Soffermandosi sulle fiabe della prima edizione, la prima cosa che il lettore potrà notare è che molte storie furono eliminate dalle successive edizioni per varie ragioni, non narrative, ma in quanto sprovviste dei requisiti voluti dai Grimm, che in prima istanza si sforzavano di pubblicare fiabe di chiara origine tedesca. Per esempio, Il gatto con gli stivali, Barbablu, Principessa Pel di topo e Okerlo furono considerate in seguito troppo francesi per essere ripubblicate. Più tardi i Grimm capirono che questo era un criterio sbagliato, perché era e resta impossibile conoscere le origini certe delle fiabe popolari. Malgrado non sia oggi possibile sapere con certezza perché alcune fiabe furono poi omesse o spostate nelle note, di altre come La Morte e il guardiano d’oche sappiamo invece che venne levata per i suoi tratti letterari barocchi; La matrigna, per la sua natura frammentaria e brutale; Gli animali fedeli, per la sua derivazione dal Siddhi-Kür, una raccolta di fiabe della Mongolia. Col tempo, via via che continuavano a raccogliere varianti provenienti da fonti orali o scritte, ricevute da amici e colleghi, i Grimm rimaneggiarono alcune fiabe della prima edizione combinando le diverse versioni, sostituendo altre con le nuove e spostando altre ancora nelle note di commento.

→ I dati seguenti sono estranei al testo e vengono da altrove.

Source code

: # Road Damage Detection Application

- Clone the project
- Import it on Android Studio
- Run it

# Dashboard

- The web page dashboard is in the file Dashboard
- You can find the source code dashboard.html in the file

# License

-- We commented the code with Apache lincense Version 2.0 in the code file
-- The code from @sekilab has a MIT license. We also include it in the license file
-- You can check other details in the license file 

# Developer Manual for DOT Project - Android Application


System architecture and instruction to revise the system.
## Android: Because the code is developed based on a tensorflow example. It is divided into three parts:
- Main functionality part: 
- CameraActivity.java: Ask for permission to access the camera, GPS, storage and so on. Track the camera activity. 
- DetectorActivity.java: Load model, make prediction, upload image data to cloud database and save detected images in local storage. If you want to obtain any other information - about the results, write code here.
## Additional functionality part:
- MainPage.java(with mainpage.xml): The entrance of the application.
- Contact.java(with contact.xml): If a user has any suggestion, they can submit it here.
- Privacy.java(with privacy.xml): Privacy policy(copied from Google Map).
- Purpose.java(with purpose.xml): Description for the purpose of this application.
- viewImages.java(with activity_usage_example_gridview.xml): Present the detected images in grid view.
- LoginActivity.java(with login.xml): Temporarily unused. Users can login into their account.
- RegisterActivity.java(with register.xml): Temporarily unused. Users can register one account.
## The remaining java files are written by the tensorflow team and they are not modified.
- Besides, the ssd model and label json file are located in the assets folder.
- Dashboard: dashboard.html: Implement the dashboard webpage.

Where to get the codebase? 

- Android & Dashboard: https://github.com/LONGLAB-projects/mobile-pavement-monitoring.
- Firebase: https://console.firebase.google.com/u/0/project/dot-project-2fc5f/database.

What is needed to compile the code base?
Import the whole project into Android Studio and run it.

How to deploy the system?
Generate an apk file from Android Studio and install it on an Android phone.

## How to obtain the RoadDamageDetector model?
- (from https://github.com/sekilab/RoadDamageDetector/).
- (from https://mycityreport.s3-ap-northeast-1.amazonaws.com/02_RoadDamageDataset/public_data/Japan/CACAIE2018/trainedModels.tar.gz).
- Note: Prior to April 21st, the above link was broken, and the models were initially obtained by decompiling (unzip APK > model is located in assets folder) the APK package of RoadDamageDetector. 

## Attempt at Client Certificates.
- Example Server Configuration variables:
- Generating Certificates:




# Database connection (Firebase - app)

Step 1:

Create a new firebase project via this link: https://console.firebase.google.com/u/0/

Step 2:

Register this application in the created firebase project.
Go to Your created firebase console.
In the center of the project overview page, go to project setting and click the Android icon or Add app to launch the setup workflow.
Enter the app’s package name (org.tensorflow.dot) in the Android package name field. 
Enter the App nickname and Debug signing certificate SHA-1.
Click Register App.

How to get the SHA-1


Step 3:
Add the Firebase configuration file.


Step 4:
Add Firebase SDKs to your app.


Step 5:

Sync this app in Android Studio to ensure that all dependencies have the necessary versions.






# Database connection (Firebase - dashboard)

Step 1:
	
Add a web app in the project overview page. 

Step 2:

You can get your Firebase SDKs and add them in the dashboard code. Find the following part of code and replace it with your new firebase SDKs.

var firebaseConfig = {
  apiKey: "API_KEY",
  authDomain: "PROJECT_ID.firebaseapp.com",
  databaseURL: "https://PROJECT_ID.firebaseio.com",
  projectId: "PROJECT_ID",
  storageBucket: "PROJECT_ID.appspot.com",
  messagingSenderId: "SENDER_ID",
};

La seconda cosa che il lettore potrà notare nelle fiabe della prima edizione è che molte di esse sono più brevi e incredibilmente diverse rispetto alle versioni pubblicate nelle successive edizioni. In esse c’è un sapore di oralità e di materia viva. Raperonzolo, per esempio, svela di essere rimasta incinta del principe; la madre di Biancaneve, e non la matrigna, vuole uccidere la sua bellissima figlia per invidia. In terzo luogo, il lettore noterà subito che tutte queste fiabe sono scarne e poco o per niente descrittive. L’enfasi è tutta sull’azione e sulla soluzione dei conflitti. Chi le racconta non mena il can per l’aia. È propenso a comunicare le verità che conosce e anche quando ci sono di mezzo magia, superstizioni, trasformazioni miracolose e brutalità, crede nelle sue storie. La metafora traccia una mappa della realtà di chi ascolta e spinge le persone a imparare dai simboli in che modo affrontare le loro realtà.